> _Dokumentausschnitt_
.....

Grenzen des Notwehrrechts bei Einsatz einer Schusswaffe


Tenor

Die Revision des Angeklagten gegen das Urteil des [X.] vom 4. November 2014 wird verworfen; jedoch wird das Urteil dahin klargestellt, dass neben der Waffe [X.] Modell 1361, Kaliber 22 long rifle, Seriennummer 668969, die sichergestellte Munition (20 Schuss Munition Kaliber 22 in gelbem Stoffbeutel) eingezogen ist.

Der Beschwerdeführer hat die Kosten des Rechtsmittels und die den [X.] im Revisionsverfahren entstandenen notwendigen Auslagen zu tragen.

Gründe

1

Das [X.] hat den Angeklagten wegen Totschlags in Tateinheit mit unerlaubtem Besitz einer Schusswaffe und von Munition zu einer Freiheitsstrafe von sieben Jahren und sechs Monaten verurteilt und eine Einziehungsentscheidung getroffen. Die hiergegen gerichtete, auf sachlichrechtliche Beanstandungen gestützte Revision des Angeklagten bleibt ohne Erfolg. Sie führt lediglich zur Präzisierung der Einziehungsentscheidung.

.....

> _Bereitgestellte Daten_
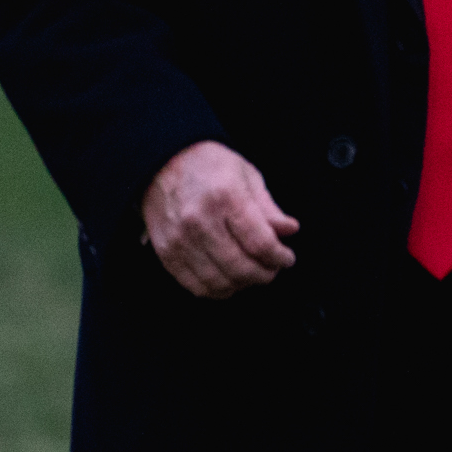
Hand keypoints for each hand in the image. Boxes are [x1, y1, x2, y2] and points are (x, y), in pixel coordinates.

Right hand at [141, 141, 298, 297]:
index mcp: (225, 196)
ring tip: (251, 274)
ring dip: (242, 285)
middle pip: (241, 267)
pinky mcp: (166, 252)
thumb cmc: (207, 165)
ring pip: (219, 282)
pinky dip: (217, 290)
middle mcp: (200, 220)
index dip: (279, 257)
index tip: (287, 258)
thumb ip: (268, 207)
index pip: (260, 243)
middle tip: (272, 269)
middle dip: (264, 274)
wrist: (161, 161)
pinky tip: (228, 279)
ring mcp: (180, 239)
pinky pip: (196, 286)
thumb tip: (290, 230)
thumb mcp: (245, 174)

.....

> _Zu bearbeitende Aufgaben_
1) Schreiben Sie aus dem Dokumentausschnitt den Wortlaut ab, beginnend mit „Grenzen des Notwehrrechts“ und fortgesetzt bis einschließlich „Stoffbeutel) eingezogen ist.“.
2) Zu welcher Freiheitsstrafe wurde der Angeklagte laut dem Dokumentausschnitt verurteilt?
3) Prüfen Sie, ob die folgenden Aussagen mit dem Dokumentausschnitt übereinstimmen: (a) Die Revision des Angeklagten hatte Erfolg. (b) Neben der Waffe ist auch sichergestellte Munition eingezogen. (c) Die Revision stützt sich auf verfahrensrechtliche Rügen.
Die Daten sind eigenständiges Material und gehören nicht zum Dokumentausschnitt.

> _Ergebnisse der Übung_
1)
Grenzen des Notwehrrechts bei Einsatz einer Schusswaffe


Tenor

Die Revision des Angeklagten gegen das Urteil des [X.] vom 4. November 2014 wird verworfen; jedoch wird das Urteil dahin klargestellt, dass neben der Waffe [X.] Modell 1361, Kaliber 22 long rifle, Seriennummer 668969, die sichergestellte Munition (20 Schuss Munition Kaliber 22 in gelbem Stoffbeutel) eingezogen ist.

2) Zu einer Freiheitsstrafe von sieben Jahren und sechs Monaten.

3)
(a) Nein: „bleibt ohne Erfolg“
(b) Ja: „die sichergestellte Munition (20 Schuss Munition Kaliber 22 in gelbem Stoffbeutel) eingezogen ist“
(c) Nein: „auf sachlichrechtliche Beanstandungen gestützte Revision“